Saturday, April 30, 2011

P&J 2010 (One and Done): Captain Ahab, "The End of Irony"

30 points, t-365, voted on by Brian Miller

This was not what I was expecting. Judging by the title, and having never heard of Captain Ahab beforehand, I imagined an underground hip-hop artist and heavy handed commentary about a boring (in a musical context) subject like the ubiquity of 21st century media. Then I read a description somewhere that characterized it as "electro" or "synth pop" or something similarly benign. Too bad I didn't see Joe Hemmerling's review for Tiny Mix Tapes, which nicely captures the album's schizophrenic bluster. Then again, I think it was better that I wasn't prepared for this, because surprises like these are welcome sometimes.

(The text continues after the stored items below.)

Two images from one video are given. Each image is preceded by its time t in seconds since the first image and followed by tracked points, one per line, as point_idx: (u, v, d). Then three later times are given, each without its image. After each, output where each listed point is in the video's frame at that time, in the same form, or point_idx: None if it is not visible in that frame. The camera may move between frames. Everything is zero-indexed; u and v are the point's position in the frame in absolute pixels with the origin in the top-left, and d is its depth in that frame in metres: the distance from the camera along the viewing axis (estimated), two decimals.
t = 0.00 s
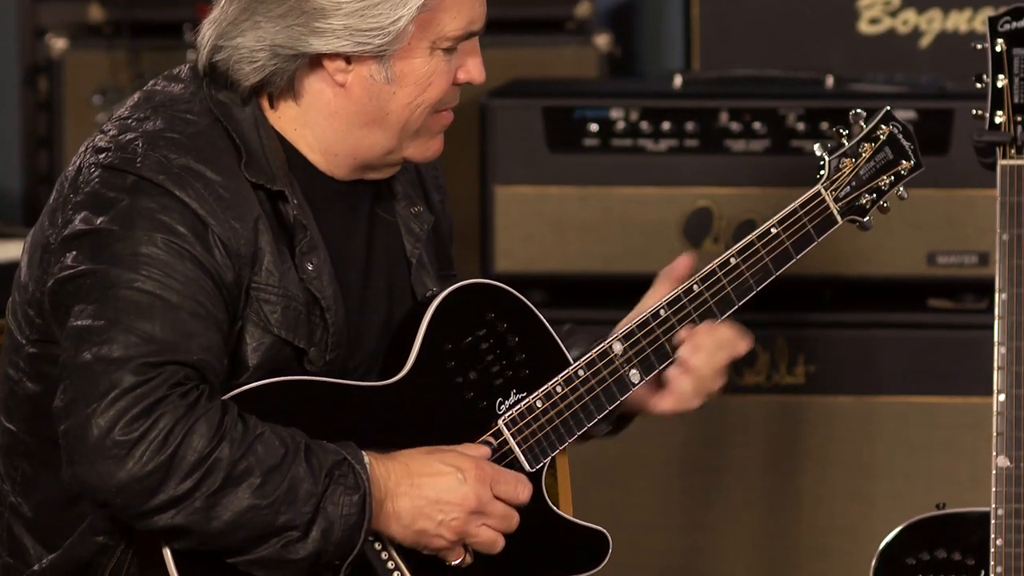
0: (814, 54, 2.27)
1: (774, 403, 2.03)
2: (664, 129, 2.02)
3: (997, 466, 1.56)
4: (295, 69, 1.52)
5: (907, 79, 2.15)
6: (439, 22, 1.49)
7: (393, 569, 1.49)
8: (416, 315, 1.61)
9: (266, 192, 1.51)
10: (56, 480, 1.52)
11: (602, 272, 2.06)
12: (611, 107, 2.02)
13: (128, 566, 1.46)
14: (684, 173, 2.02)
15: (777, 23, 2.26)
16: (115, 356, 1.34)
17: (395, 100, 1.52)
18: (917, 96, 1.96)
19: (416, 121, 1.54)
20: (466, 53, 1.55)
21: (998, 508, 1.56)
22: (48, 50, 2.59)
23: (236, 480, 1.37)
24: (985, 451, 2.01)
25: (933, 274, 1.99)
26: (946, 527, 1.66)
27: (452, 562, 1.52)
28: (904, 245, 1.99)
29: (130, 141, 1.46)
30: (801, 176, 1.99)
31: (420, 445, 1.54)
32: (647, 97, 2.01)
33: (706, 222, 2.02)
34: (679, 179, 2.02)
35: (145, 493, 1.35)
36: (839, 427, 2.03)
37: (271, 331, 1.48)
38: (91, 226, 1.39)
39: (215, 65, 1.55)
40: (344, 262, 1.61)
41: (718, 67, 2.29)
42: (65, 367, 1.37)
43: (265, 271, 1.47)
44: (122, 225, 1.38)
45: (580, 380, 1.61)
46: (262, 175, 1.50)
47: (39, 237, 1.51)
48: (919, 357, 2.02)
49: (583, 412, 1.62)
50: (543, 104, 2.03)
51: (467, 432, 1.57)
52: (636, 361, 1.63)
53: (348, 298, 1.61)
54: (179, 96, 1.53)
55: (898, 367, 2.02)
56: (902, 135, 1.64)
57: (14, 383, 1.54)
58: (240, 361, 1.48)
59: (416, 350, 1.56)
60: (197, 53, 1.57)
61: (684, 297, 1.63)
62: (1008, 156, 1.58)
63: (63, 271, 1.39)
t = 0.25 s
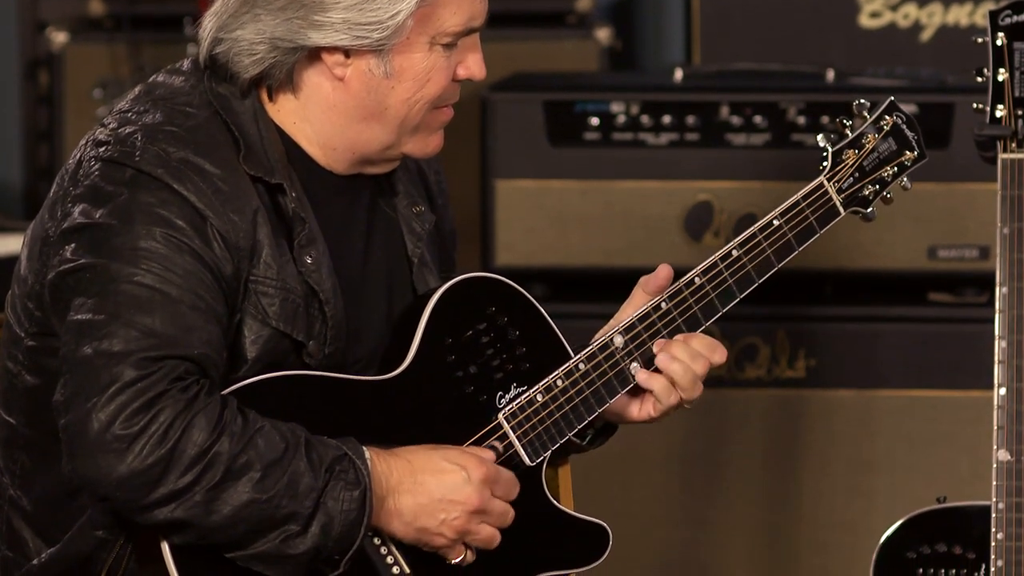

"The End of Irony" can't decide what kind of album it's supposed to be, but it starts out with three minutes of savage, scorching rhythmic noise and frankly speaking, a lot of electronic albums could benefit from having a few minutes of rhythmic noise tacked onto the start. The second track, "Godlike", more closely resembles an 80's synth throwback, that is, if your idea of an 80's synth throwback is KMFDM, not A Flock of Seagulls. KMFDM also recorded an eight minute song called "Godlike" ... coincidence? Judging by the militaristic chanting on the third track, "The Calm Before the Sword (Club Mix)", I'm going to say no.

"Death to False Techno" is a nearly intolerable six minutes of pogoing speed trance, but sometimes it's difficult to know when Captain Ahab are taking the piss so maybe the joke's on me. "Acting Hard" is a passable homage to Nitzer Ebb in the 80's, and "I Don't Have a Dick" is a hilarious, rollicking, piano-led club number about ... well, take a guess (here's a hint: "I get the finest ass in the world/The kids line up just to smell my sweat/I can fuck a hundred people at once/'Cause I can make you come with my EYES").

Even at just over 50 minutes, "The End of Irony" is a bit too long. In the album's second half, the freakazoid jokes and weird chants become tiresome, and I think it'd be a stronger album if they'd gone the route of the sleek, 35-40 minute album and dumped a couple of tracks. Maybe Captain Ahab like being labeled as techno punks who pay homage to the electronic, rave, and EBM music that they love by ripping the blood and guts out of the music and blowing it up into an even more cartoon-y version of its original self. However, I think they're better when they're trying to be sound creators than punks, and the first half of the album really shows that.